### Parts of the exercise:
#1 Rewrite the passage on silicate-bearing ferrihydrite from "There is a void" through "property adsorption performance.", swapping "heavy metals" for "trace metals".
#2 Continue the passage on silicate-bearing ferrihydrite, starting after its last sentence.

In recent decades, iron (hydr)oxides are often found as an important component in the remediation of pollution by affect the speciation and distribution of contaminants. Among typical iron (hydr)oxides, the ferrihydrite (Fh), an amorphous and poorly crystalline iron hydroxide, is one of the most significant natural sorbents due to its nanocrystal and nanopores resulting in a high surface area (> 200 m2/g) and abundant reactive binding sites [3]. Therefore, Fh can adsorb typical heavy metals such as Pb(Ⅱ) and Cd(Ⅱ) by adsorption, coprecipitation or forming complexes, and synthetic Fh is used to treat wastewater [4]. Usually Fh is the first appeared sediment in the process of Fe3+ hydrolysis [5]. Pure Fh is thermodynamically unstable and is easily converted to more stable goethite or hematite with less strong adsorption ability. The rate of transformation depends on environmental conditions and the presence of coexisting ions.

Several publications indicated that incorporation of silicate into the Fh structure could cause a significant effect on the structural disorder and physicochemical properties. These studies also revealed that the presence of silicates could stabilize the structure and delay the transformation of Fh to more crystalline and stable oxides such as goethite or hematite [6]. It is reported that the transformation temperature for Fh to hematite gets higher (from 340 ℃ to 740 ℃) with the addition of Si and the transformation time from Fh to goethite increases from less than 1 day to 1–2 weeks [7]. Furthermore, Silicates impact Fh magnetic properties, surface reactivity and adsorption properties. The point of zero charge of Fh is about 8 but decreased to 4 when the Si/Fe ratio reaches 0.35 [8]. An increase in specific surface area of Si-Fh was also observed [9]. Therefore, the addition of silicate is beneficial to improve the adsorption performance. Meanwhile, Si is the second most abundant element in the Earth's crust and the dissolved SiO42− is plentiful in natural water. So Fh is rarely found as a chemically pure state and always contains impurities such as silicate in natural settings [6]. Although the properties of Fh with silicate have been widely reported, there are relatively few research reports on adsorption of Si-Fh, especially to heavy metals. Zhu Lijun studied the effect of silicate on the removal of hexavalent chromium during Fh transformation, and argued that silicate inhibited it to transform into more stable and dense iron phases [10]. It was also reported that the absorption amount of Zn(Ⅱ) on the surface of Si-doped Fh samples is significantly higher than that of pure Fh, which is due to the formation of outer-sphere complexes [6].

There is a void in current knowledge as to Si-Fh adsorbed heavy metals such as Pb(Ⅱ) and Cd(Ⅱ). In addition, the synthetic Fh analyzed to adsorb heavy metals so far generally exhibits lower Si/Fe ratios, while data on higher Si/Fe molar ratios (such as 1) are rare. This paper examines the structure and properties of Si-Fh precipitates as well as the adsorption characteristic of Pb and Cd. The aim of this study was to research the influence of Si doped into Fh on its property adsorption performance.

### Supplied records:
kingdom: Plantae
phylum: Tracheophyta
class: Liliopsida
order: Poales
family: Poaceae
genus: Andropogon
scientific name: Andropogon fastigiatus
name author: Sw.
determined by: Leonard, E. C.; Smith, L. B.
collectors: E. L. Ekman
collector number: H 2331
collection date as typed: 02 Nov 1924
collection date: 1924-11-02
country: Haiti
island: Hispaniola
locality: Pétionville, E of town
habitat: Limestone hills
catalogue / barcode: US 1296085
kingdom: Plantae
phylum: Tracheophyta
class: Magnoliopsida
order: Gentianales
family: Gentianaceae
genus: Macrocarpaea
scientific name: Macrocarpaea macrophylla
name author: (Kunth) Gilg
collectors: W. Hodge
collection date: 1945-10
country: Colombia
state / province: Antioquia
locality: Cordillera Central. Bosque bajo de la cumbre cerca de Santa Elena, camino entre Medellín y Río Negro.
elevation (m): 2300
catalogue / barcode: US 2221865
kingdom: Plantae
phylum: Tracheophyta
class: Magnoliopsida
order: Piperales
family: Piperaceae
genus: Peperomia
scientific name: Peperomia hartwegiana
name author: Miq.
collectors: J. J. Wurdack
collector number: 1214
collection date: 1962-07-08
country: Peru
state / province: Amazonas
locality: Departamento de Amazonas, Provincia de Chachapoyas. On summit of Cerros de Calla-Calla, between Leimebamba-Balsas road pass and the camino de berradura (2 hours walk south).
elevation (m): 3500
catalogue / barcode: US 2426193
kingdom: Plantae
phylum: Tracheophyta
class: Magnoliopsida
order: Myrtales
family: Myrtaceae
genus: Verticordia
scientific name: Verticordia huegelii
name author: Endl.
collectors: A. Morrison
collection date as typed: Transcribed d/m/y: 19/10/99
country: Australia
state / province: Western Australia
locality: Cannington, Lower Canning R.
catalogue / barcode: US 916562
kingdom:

### Final answers:
#1
There is a void in current knowledge as to Si-Fh adsorbed trace metals such as Pb(Ⅱ) and Cd(Ⅱ). In addition, the synthetic Fh analyzed to adsorb trace metals so far generally exhibits lower Si/Fe ratios, while data on higher Si/Fe molar ratios (such as 1) are rare. This paper examines the structure and properties of Si-Fh precipitates as well as the adsorption characteristic of Pb and Cd. The aim of this study was to research the influence of Si doped into Fh on its property adsorption performance.

#2
In the present study, morphology and element distributions of Fh and Si-Fh before and after adsorption of Pb(Ⅱ) and Cd(Ⅱ) were observed by a scanning electron microscope (SEM) coupled with energy-dispersive X-ray (EDX) analyzer. The specific surface areas (SSA) and corresponding pore size were determined using nitrogen adsorption-desorption techniques. Fourier transform infrared spectroscopy (FTIR) spectra was measured in the range of 4000−400 cm-1 with a resolution of 2 cm-1. The mineral species of Si-Fh were identified using an X-ray diffractometer. X-ray photoelectron spectroscopy (XPS) was used to investigate the surface chemical states before and after Pb(Ⅱ) and Cd(Ⅱ) exposure. The experimentally obtained elemental electron binding energies were referenced to the C 1s peak at 284.8 eV.

Sodium hydroxide (NaOH), cadmium nitrate tetrahydrate (Cd(NO3)2·4H2O), lead nitrate (Pb(NO3)2), ferric chloride hexahydrate (FeCl3·6H2O), sodium nitrate (NaNO3), sodium meta silicate nonahydrate (Na2SiO3·9H2O) and nitric acid (HNO3) were all purchased from Tianjin kwangfu Fine Chemical Industry Research Institute. All the solvents were analytical grade. Meanwhile, Deionized (DI) water was used throughout this experiment. Synthesis of Si-Fh was performed by precipitation technique. Toward this end, a 0.4 mol/L iron (Ⅲ) salt solution was dissolved in a beaker with continued stirring at room temperature. Meanwhile, a 0.4 mol/L sodium silicate solution was prepared from the Na2SiO3·9H2O salt. Afterwards, the sodium silicate solution was added to the iron(Ⅲ) salt solution. The pH of the suspension was adjusted to end point of the titration (pH 7.5 ± 0.2) by dropwise addition of NaOH. The procedure was completed no more than 30 min. Subsequently, the pH of suspension was monitored for 2h under stirring to maintain pH 7.5. Finally, all precipitates were washed three to five times by centrifugation (2500rpm, 10 min) and resuspension in deionized (DI) water to remove sodium and nitrate ion, freeze-dried in a vacuum freeze dryer and ground into a fine powder with a agate mortar.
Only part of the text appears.